▶ 本文抜粋:
□ □ □ □ □

このアドレナリン放出、嫌いじゃないです。
たま~には、出さないと看護師の感や腕が
鈍ってしまいますよね。
(きっと、共感できるナースさんは多いはず…!?)
しかし、
今回のようなインフルエンザワクチンでの
血管迷走神経反射性失神は、マツコも初体験でした。
だって、27G。0.5㏄の皮下注射です。
本人は打つ時も、
その直後も普通だったのです。
しかし、後々落ち着いてお話を聞くと、
彼は以前、採血で倒れたことがあり、
それ以後、かかりつけのクリニックでは
必ずベッドで横になって採血をしてもらっていたそうです。
ただ、彼の中のその「倒れる」という現象に対する
認識が少し違っていました。
「体調が悪い時に、血を抜かれるから貧血で倒れてしまう。」
と解釈していたのです。
そのため、今回は、
「体調も悪くなく、少量の注射を入れるだけだから、倒れない。」
と思い、
私たちにも、何も伝えなかったそうです。
確かに、一般の人からすれば、
「倒れる=貧血」
だと思うでしょう。
しかし、採血時など
針を刺されたことによって起こる失神は
血を抜く抜かないや、貧血は関係ありません。
みなさんもご存じのように、
血管迷走神経反射性失神とは、
針の穿刺によるストレスや痛み、排泄時などの刺激が、
迷走神経を介して脳幹血管運動中枢を刺激し、
心拍数の低下や、血管拡張による血圧低下などをきたす、
「生理的」反応です。
(参考:日本救急医学会 医学用語解説集)
ですから、失神を起こす方が
身体的・精神的に他の人に比べて
弱いわけではありません。
点滴を受けながら、倒れた彼は
「恥ずかしいなあ…。
もう、ひ弱キャラが定着してしまいます」
とおっしゃっていましたが、
決してそんなことない!
彼の名誉の為にも声を大にして言いますが、
この体質の方は、
たとえムキムキの格闘家だって
倒れる時は、倒れます。
そう。
まさに生理的反応なのです。
今回のことはマツコにとって、
とても教訓になりました。
彼のように倒れてしまう原因を、
誤解したままの患者さんも多いと思います。
今まで、
マツコが講師を担当している採血セミナーでは、
血管迷走神経反射性失神の
「対処法」を中心にお話していましたが…
血管迷走神経反射性失神に対する
「正しい説明の大切さ」を
今後の講義内容に入れようと思います。

□ □ □ □ □

▶ 提示データ:
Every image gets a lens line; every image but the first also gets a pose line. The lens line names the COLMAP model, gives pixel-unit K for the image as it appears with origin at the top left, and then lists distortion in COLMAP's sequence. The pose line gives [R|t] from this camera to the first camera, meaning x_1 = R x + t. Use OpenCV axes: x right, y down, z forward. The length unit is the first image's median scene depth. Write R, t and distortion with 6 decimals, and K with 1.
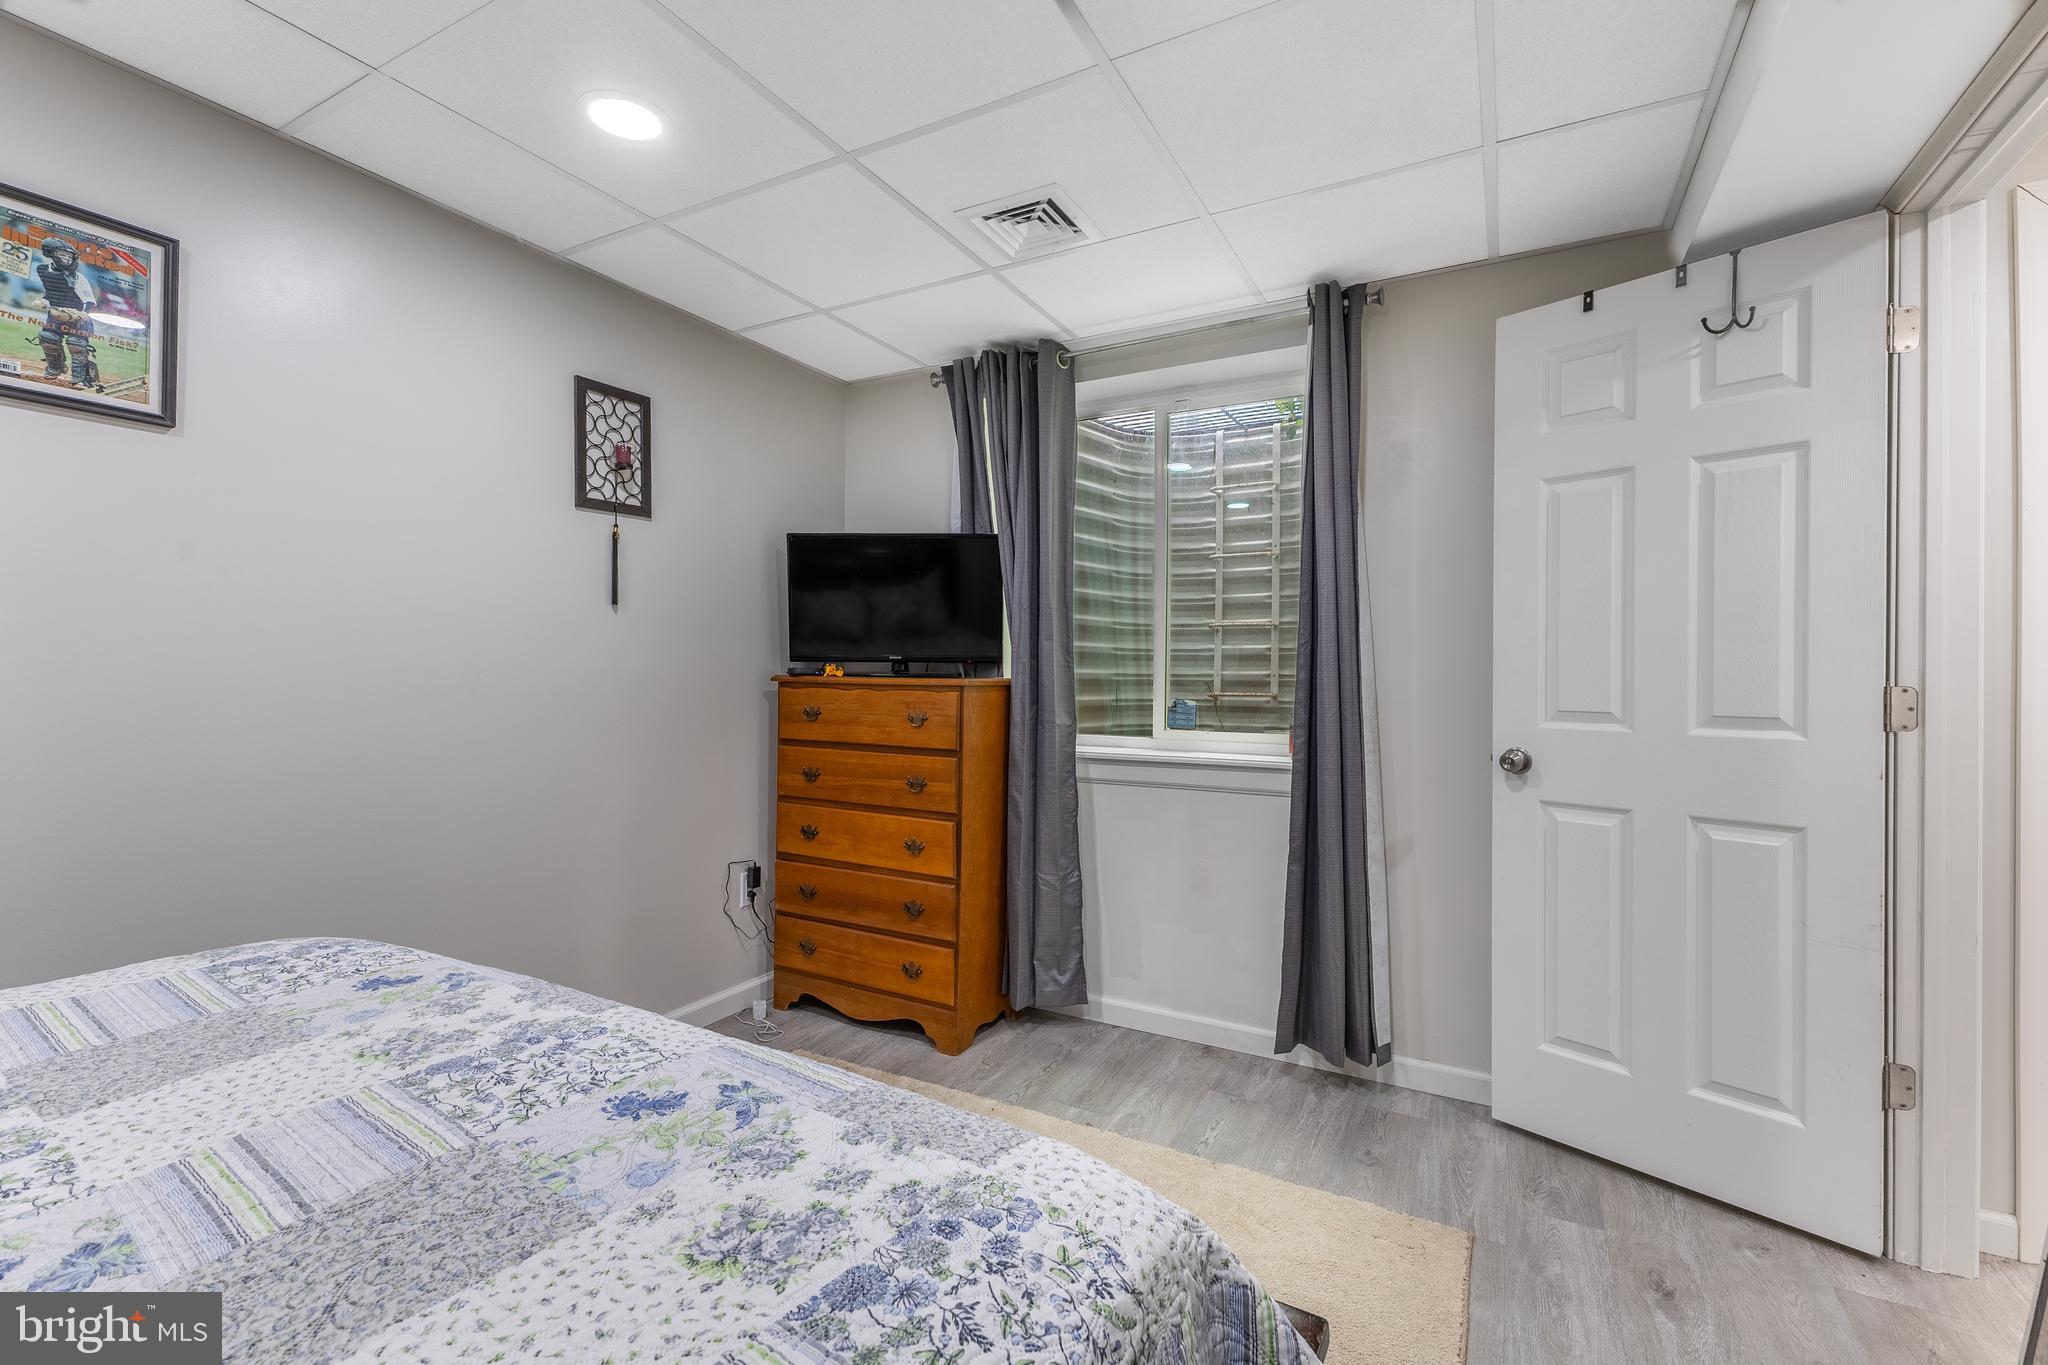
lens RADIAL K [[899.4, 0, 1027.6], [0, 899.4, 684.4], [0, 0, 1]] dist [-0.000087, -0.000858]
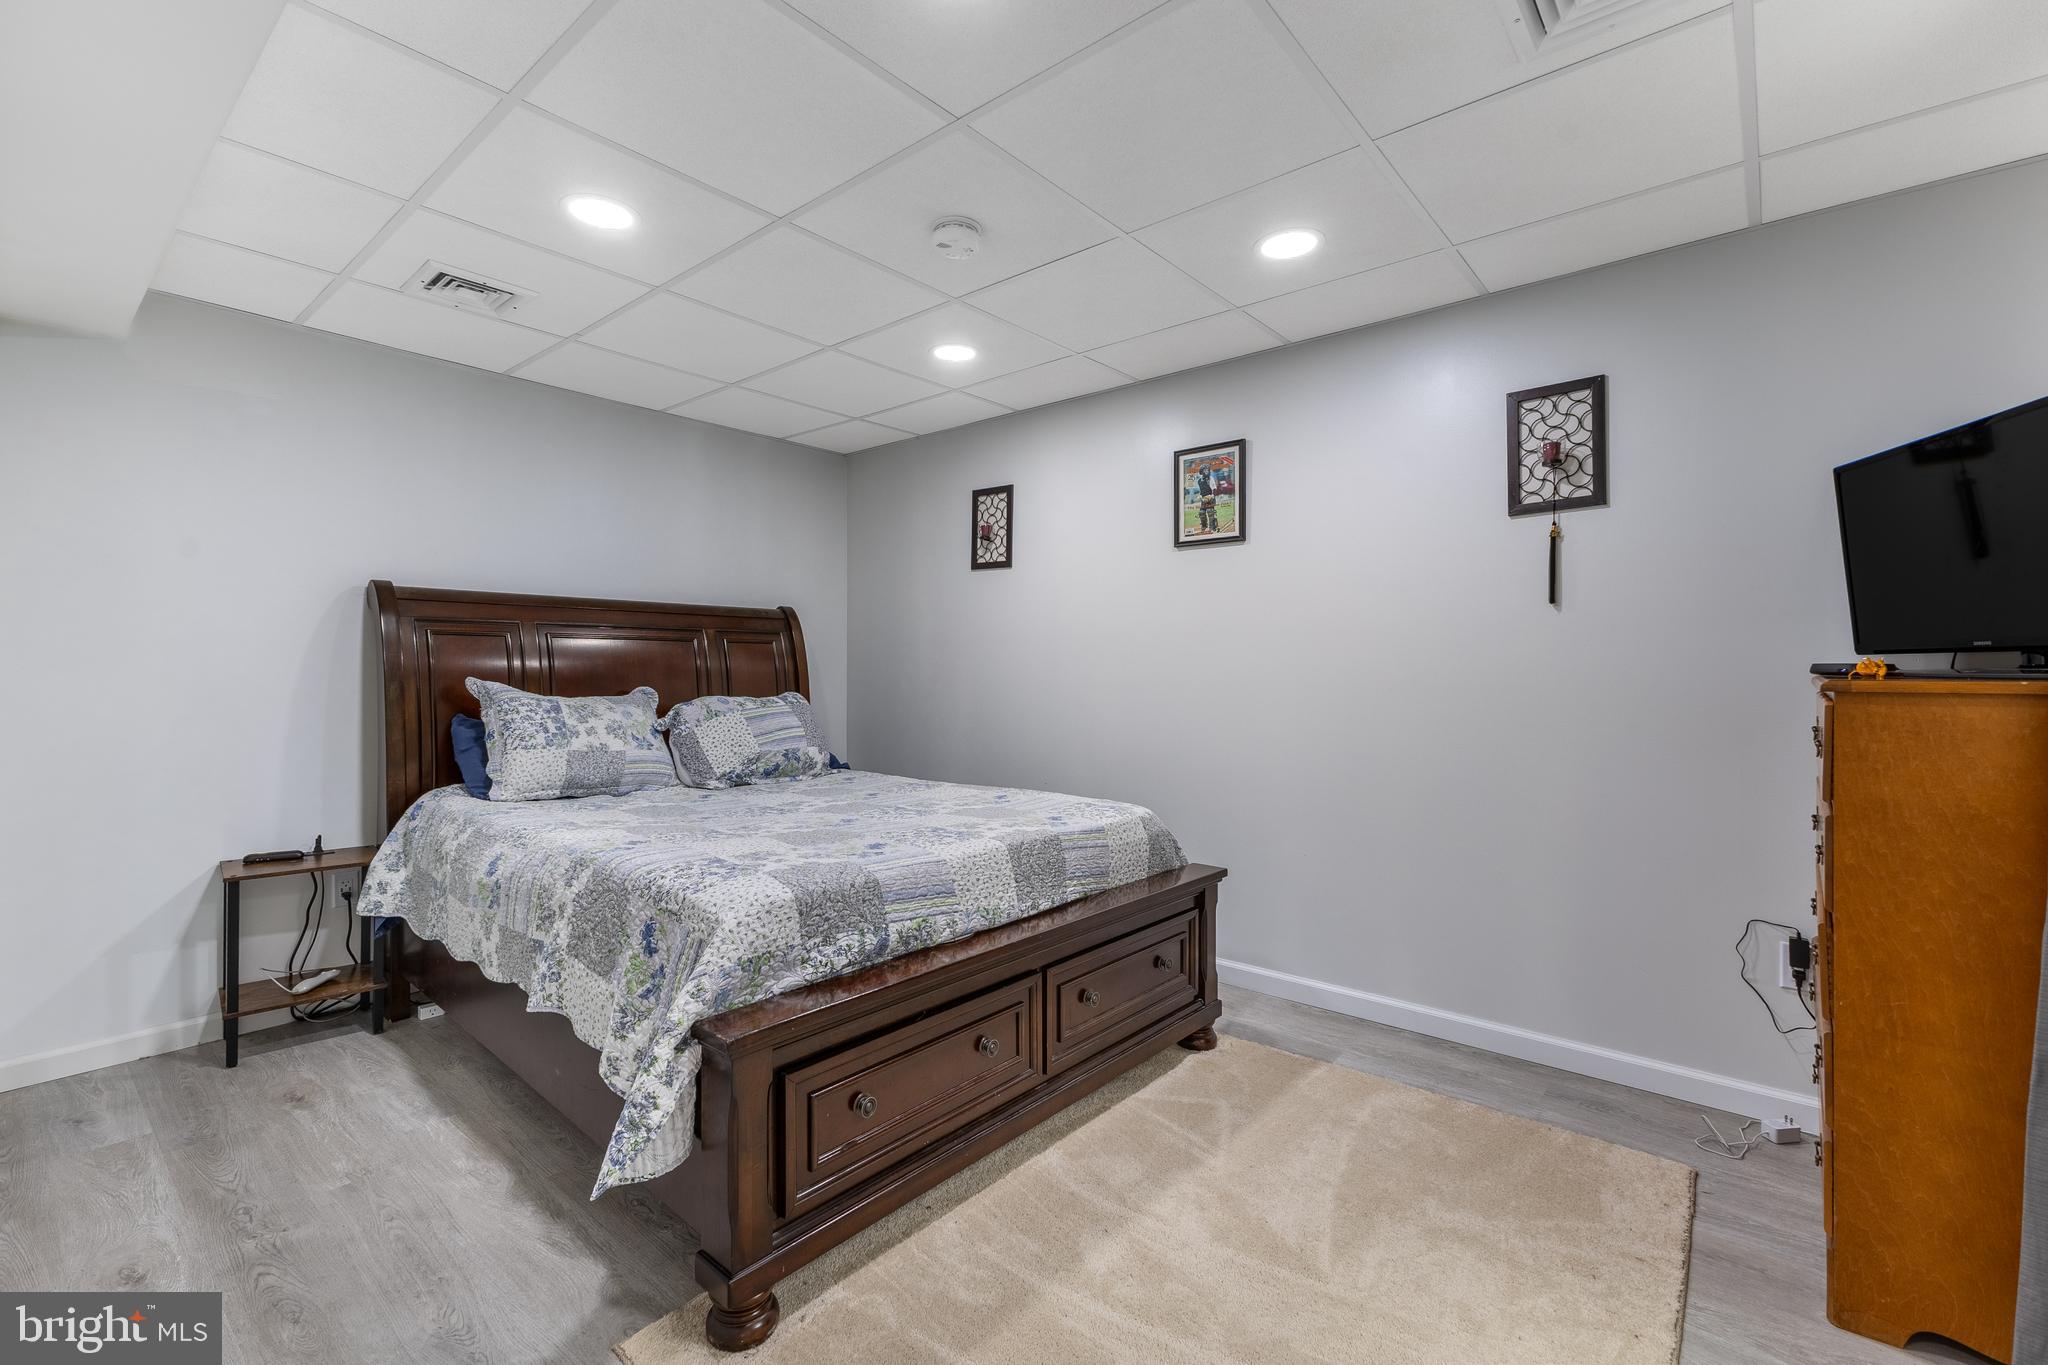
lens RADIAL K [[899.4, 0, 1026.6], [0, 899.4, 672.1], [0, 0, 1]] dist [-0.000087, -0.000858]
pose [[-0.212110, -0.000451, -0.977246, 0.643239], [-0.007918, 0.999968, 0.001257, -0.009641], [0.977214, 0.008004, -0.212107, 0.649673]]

□ □ □ □ □

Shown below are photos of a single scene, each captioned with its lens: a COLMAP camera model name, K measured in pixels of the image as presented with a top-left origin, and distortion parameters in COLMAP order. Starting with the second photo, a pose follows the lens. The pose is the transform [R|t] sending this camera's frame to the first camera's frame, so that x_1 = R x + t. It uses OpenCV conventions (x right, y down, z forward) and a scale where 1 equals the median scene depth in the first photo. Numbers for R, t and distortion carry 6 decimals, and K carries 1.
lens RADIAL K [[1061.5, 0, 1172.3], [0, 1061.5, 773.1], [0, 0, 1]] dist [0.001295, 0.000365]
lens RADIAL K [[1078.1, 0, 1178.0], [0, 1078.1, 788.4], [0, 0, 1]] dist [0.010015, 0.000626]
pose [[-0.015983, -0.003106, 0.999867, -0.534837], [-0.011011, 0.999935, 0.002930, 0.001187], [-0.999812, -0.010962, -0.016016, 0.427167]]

□ □ □ □ □

▶ 演習問題:
**a)** 本文抜粋に基づき、次の問いに答えよ。
(i) 今回のインフルエンザワクチンで使用した針のゲージと注射の量・方法は何か。
(ii) 以前採血で倒れて以降、彼はかかりつけのクリニックでどのように採血を受けていたか。
(iii) 筆者が今後の講義内容に加えようとしているものは何か。
**b)** 本文抜粋のうち、「このアドレナリン放出、嫌いじゃないです。」から「その直後も普通だったのです。」までの部分を、両端を含めて原文どおりに書き出せ。

▶ 解答例:
**a)**
(i) 27G、0.5㏄の皮下注射。
(ii) 必ずベッドで横になって採血を受けていた。
(iii) 血管迷走神経反射性失神に対する「正しい説明の大切さ」。

**b)**
このアドレナリン放出、嫌いじゃないです。
たま~には、出さないと看護師の感や腕が
鈍ってしまいますよね。
(きっと、共感できるナースさんは多いはず…!?)
しかし、
今回のようなインフルエンザワクチンでの
血管迷走神経反射性失神は、マツコも初体験でした。
だって、27G。0.5㏄の皮下注射です。
本人は打つ時も、
その直後も普通だったのです。